Extract: Begin

If this was not the piece de résistance, an amazing fourth course of French lamb chops with an exotic mushroom blend served on parsnip puree followed. This wonderful dish was served with a Polkura Vineyards 2008 Syrah Marchigue, from the same valley as the Coyam, the Colchagua Valley. As Liz told us, this wine is a blend of the different blocks of the vineyard, where more fruity components coming from more sun exposed blocks are combined with spicier lots from shaded sites. Deep purple in color, the typical spicy nose is combined with black fruit. This is a full bodied wine with very intense tannins. It has depth and is extremely velvety. The acidity is in good balance with the sweetness of the alcohol. The wine is very complex with many layers and has a very long finish, and went really well with this dish which also had many complex layers of flavors.
Our extravagant dinner came to a close with a grand finale dessert of Jockey Club crème brulée, not your regular crème brulée, but a magnificent chocolate crème brulée. This amazing dessert was paired with a Concho y Toro Don Melchor 2007Cabernet Sauvignon, D.O. Puente Alto from the Maipo Valley. Don Melchor is a hearty assemblage of Cabernet Sauvignons originating from distinct, yet contiguous sub‐divided blocks. Some years, small quantities from the 7 hectares of Cabernet Franc are added. Over the years, slight differences have been noted in six sections of the Cabernet Sauvignon vines. Each section contributes something special to the final blend. Nevertheless, every vine still delivers the distinctive style of this “contemporary classic”. Generally, the wine is intense and complex, with very evenly ripe fruit and pronounced blackberry, blueberry, and blackcurrant aromas that meld with notes of fine chocolate and tobacco. The degree of ripeness and quality of the tannins is a firm reminder of the personality of the Cabernet Sauvignon from this area of Chile. And although this wine was not at all what one might expect from a dessert wine, the pairing with the chocolate crème brulée did make this a grand finale to a wonderful evening.

Extract: End
Dataset excerpts: Begin

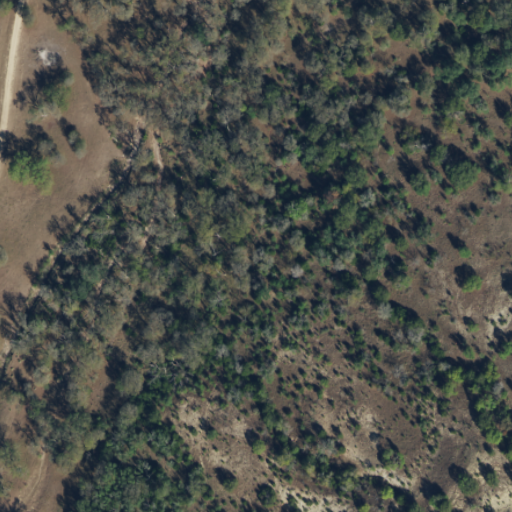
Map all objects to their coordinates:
road: (15, 75)
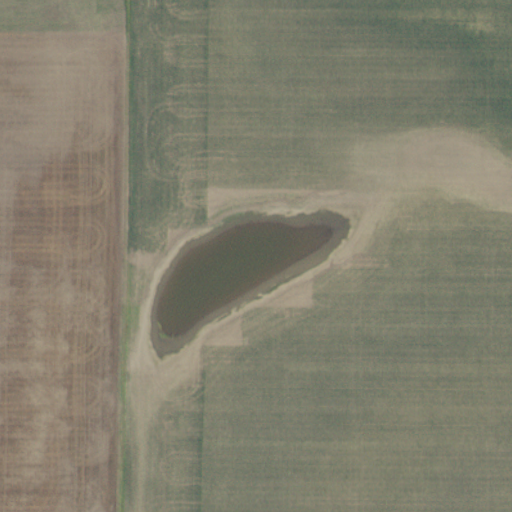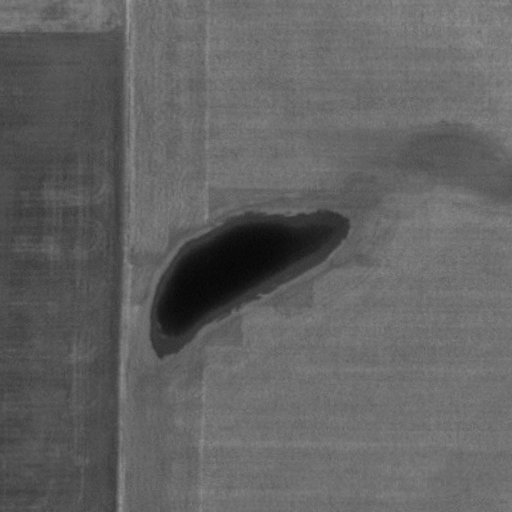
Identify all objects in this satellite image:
road: (121, 256)
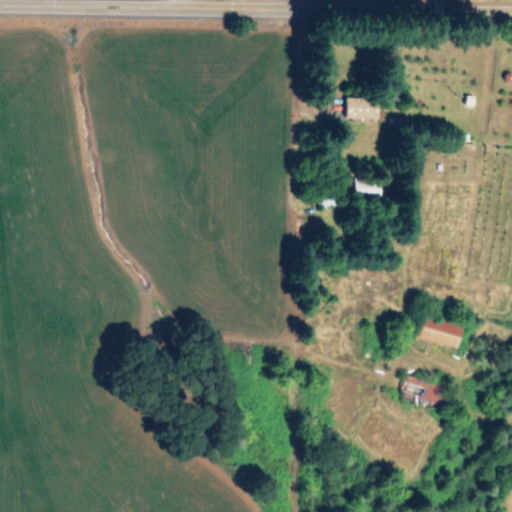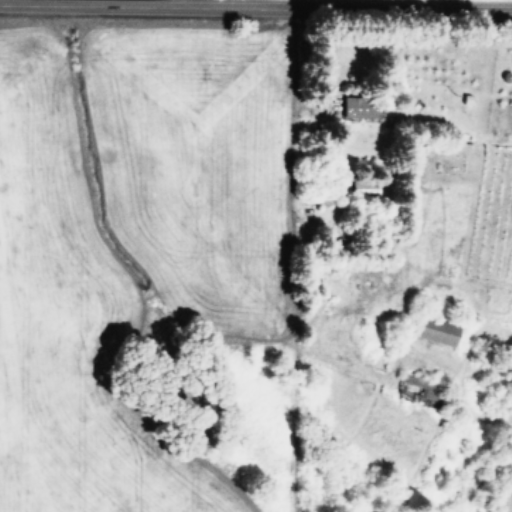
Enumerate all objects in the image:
road: (178, 5)
road: (255, 12)
road: (290, 106)
building: (356, 107)
building: (433, 329)
crop: (93, 418)
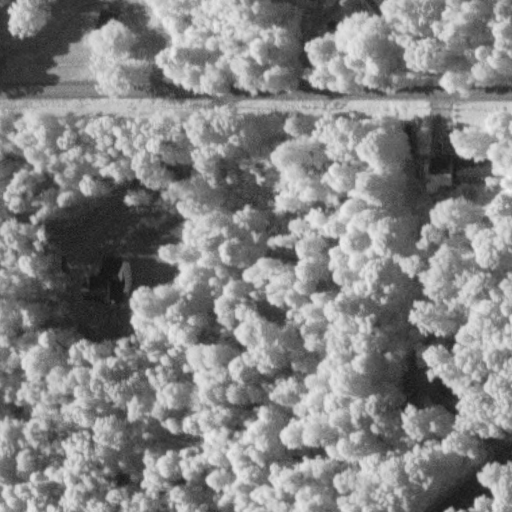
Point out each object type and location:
building: (377, 11)
building: (107, 21)
road: (256, 87)
building: (461, 169)
building: (448, 372)
road: (478, 483)
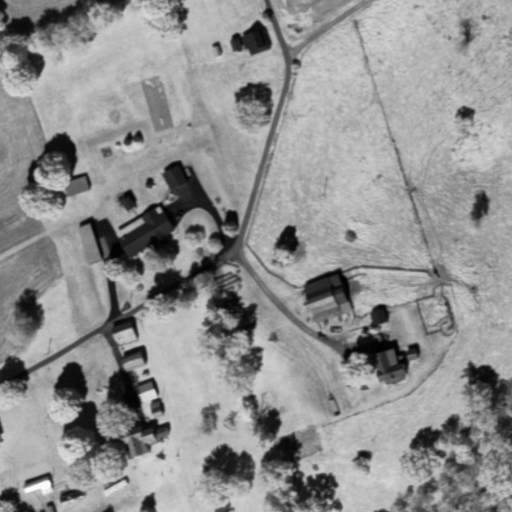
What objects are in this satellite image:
road: (321, 27)
building: (245, 44)
building: (172, 178)
building: (74, 187)
building: (142, 233)
building: (87, 244)
road: (226, 249)
building: (320, 300)
road: (279, 308)
building: (121, 338)
building: (129, 365)
building: (378, 368)
building: (141, 394)
building: (133, 442)
building: (210, 506)
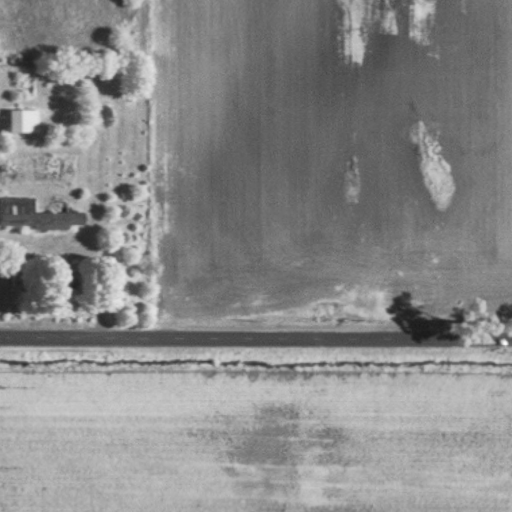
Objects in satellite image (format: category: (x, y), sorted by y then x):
building: (25, 121)
building: (36, 215)
road: (256, 340)
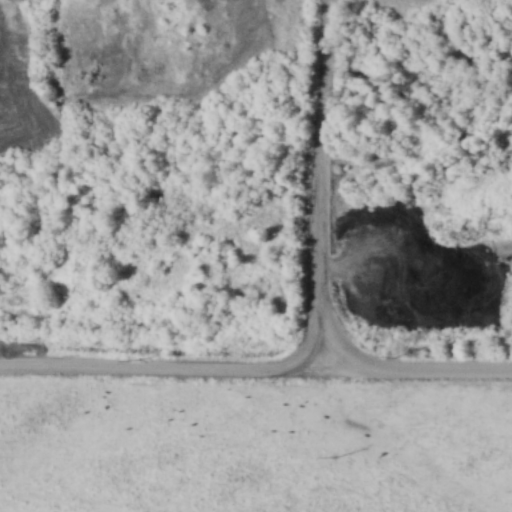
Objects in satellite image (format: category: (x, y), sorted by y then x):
road: (319, 261)
road: (203, 370)
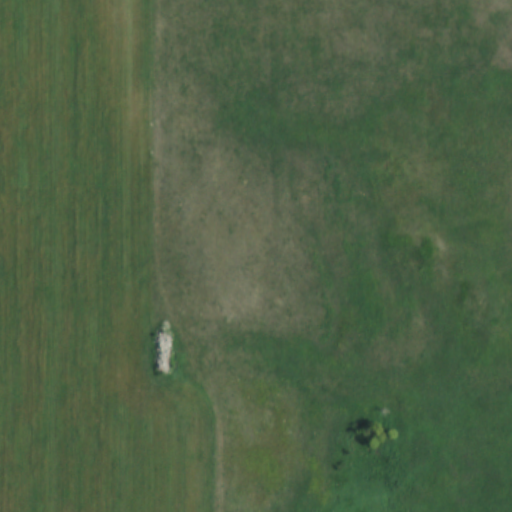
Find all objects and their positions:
road: (164, 222)
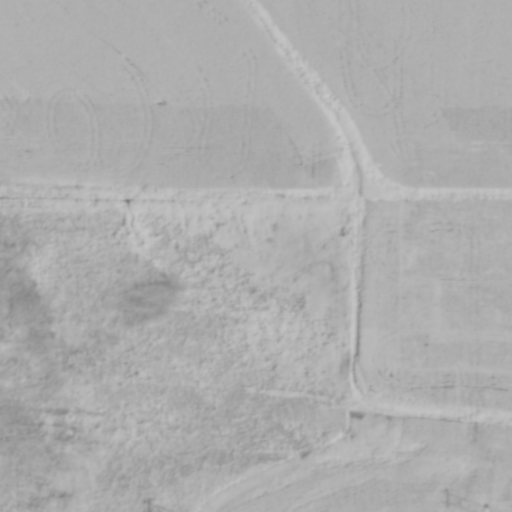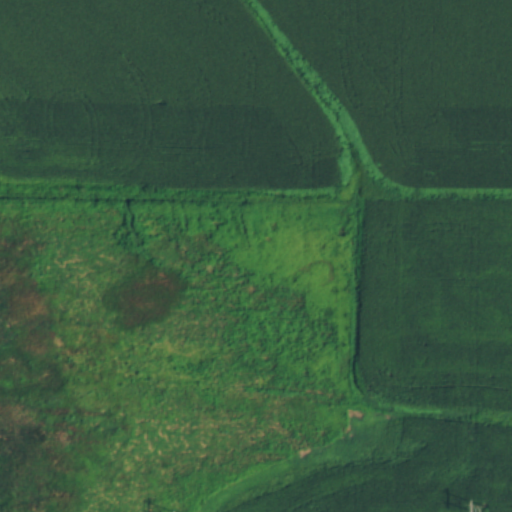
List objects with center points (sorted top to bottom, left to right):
power tower: (483, 508)
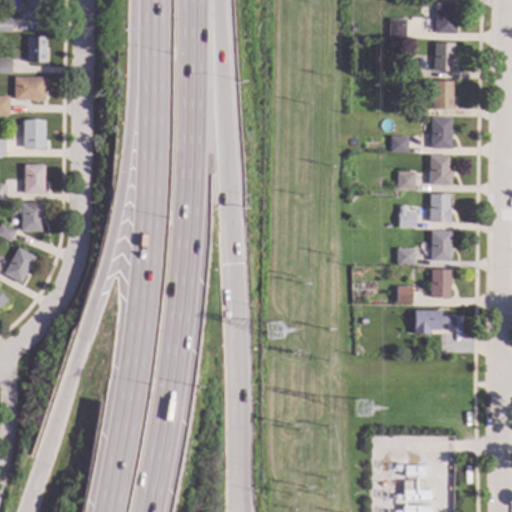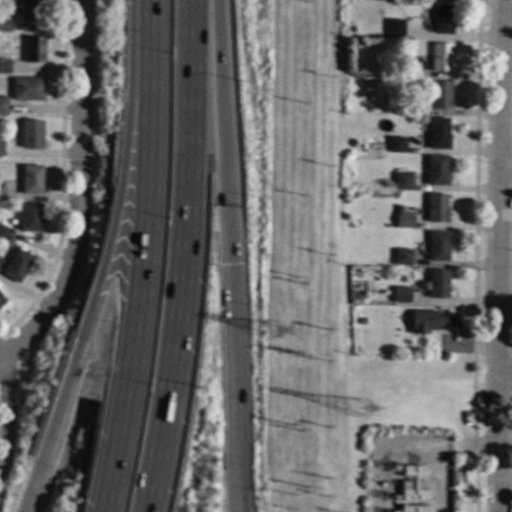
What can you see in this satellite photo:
building: (30, 10)
building: (31, 10)
building: (441, 19)
building: (442, 19)
building: (4, 23)
building: (5, 25)
road: (149, 26)
building: (348, 28)
building: (394, 28)
building: (394, 28)
street lamp: (167, 40)
building: (357, 42)
building: (33, 49)
building: (33, 49)
building: (440, 56)
building: (440, 57)
building: (406, 58)
building: (4, 64)
building: (4, 65)
building: (405, 69)
building: (367, 78)
building: (27, 88)
building: (26, 89)
building: (438, 95)
building: (440, 95)
building: (3, 105)
building: (3, 105)
building: (399, 106)
road: (220, 132)
building: (438, 133)
building: (438, 133)
building: (31, 134)
building: (31, 134)
building: (396, 144)
building: (396, 144)
building: (1, 148)
building: (1, 148)
building: (436, 170)
building: (436, 170)
road: (508, 170)
building: (31, 179)
building: (31, 179)
building: (403, 180)
building: (403, 181)
building: (1, 191)
building: (1, 192)
building: (436, 208)
building: (436, 208)
street lamp: (162, 210)
building: (28, 217)
building: (28, 217)
building: (403, 218)
building: (403, 218)
building: (4, 232)
building: (5, 233)
road: (74, 246)
building: (437, 246)
building: (437, 246)
building: (402, 256)
road: (502, 256)
road: (182, 257)
building: (402, 257)
building: (381, 259)
traffic signals: (227, 264)
building: (16, 265)
building: (17, 266)
road: (94, 283)
road: (139, 283)
building: (437, 283)
building: (437, 284)
building: (401, 294)
building: (401, 294)
building: (1, 300)
building: (1, 300)
building: (424, 321)
building: (432, 322)
building: (450, 322)
power tower: (276, 344)
road: (2, 359)
street lamp: (145, 375)
road: (505, 375)
road: (231, 387)
power tower: (366, 418)
power substation: (409, 473)
road: (505, 479)
building: (395, 489)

Dataset excerpts: End

*Task requirements*:
- 1) Change "velvety" to "silky" in the dinner account, between "If this was" and "layers of flavors.", inclusive.
- 2) Answer these questions using the dinner account:
(a) Which valley did the Polkura Vineyards 2008 Syrah come from?
(b) How many hectares of Cabernet Franc are mentioned in connection with Don Melchor?
(c) What kind of crème brulée was served as dessert?
- 3) Proceed with the dinner account from the point where it stops.
The material is not needed for any of the tasks.

*Exercise responses*:
- 1)
If this was not the piece de résistance, an amazing fourth course of French lamb chops with an exotic mushroom blend served on parsnip puree followed. This wonderful dish was served with a Polkura Vineyards 2008 Syrah Marchigue, from the same valley as the Coyam, the Colchagua Valley. As Liz told us, this wine is a blend of the different blocks of the vineyard, where more fruity components coming from more sun exposed blocks are combined with spicier lots from shaded sites. Deep purple in color, the typical spicy nose is combined with black fruit. This is a full bodied wine with very intense tannins. It has depth and is extremely silky. The acidity is in good balance with the sweetness of the alcohol. The wine is very complex with many layers and has a very long finish, and went really well with this dish which also had many complex layers of flavors.

- 2)
(a) The Colchagua Valley.
(b) Seven hectares.
(c) A chocolate crème brulée, the Jockey Club crème brulée.

- 3)
After dinner we were treated to an appearance by Chef Rotisseur Timms who spoke about his food and the wine pairings and also introduced us to his excellent staff. Liz’s discussion of the wines and where they come from in Chile as well as how they were made, plus our Bailli’s witty repartee made for an exciting evening of fabulous food and wine, a fitting assemblage for the Société Mondiale du Vin.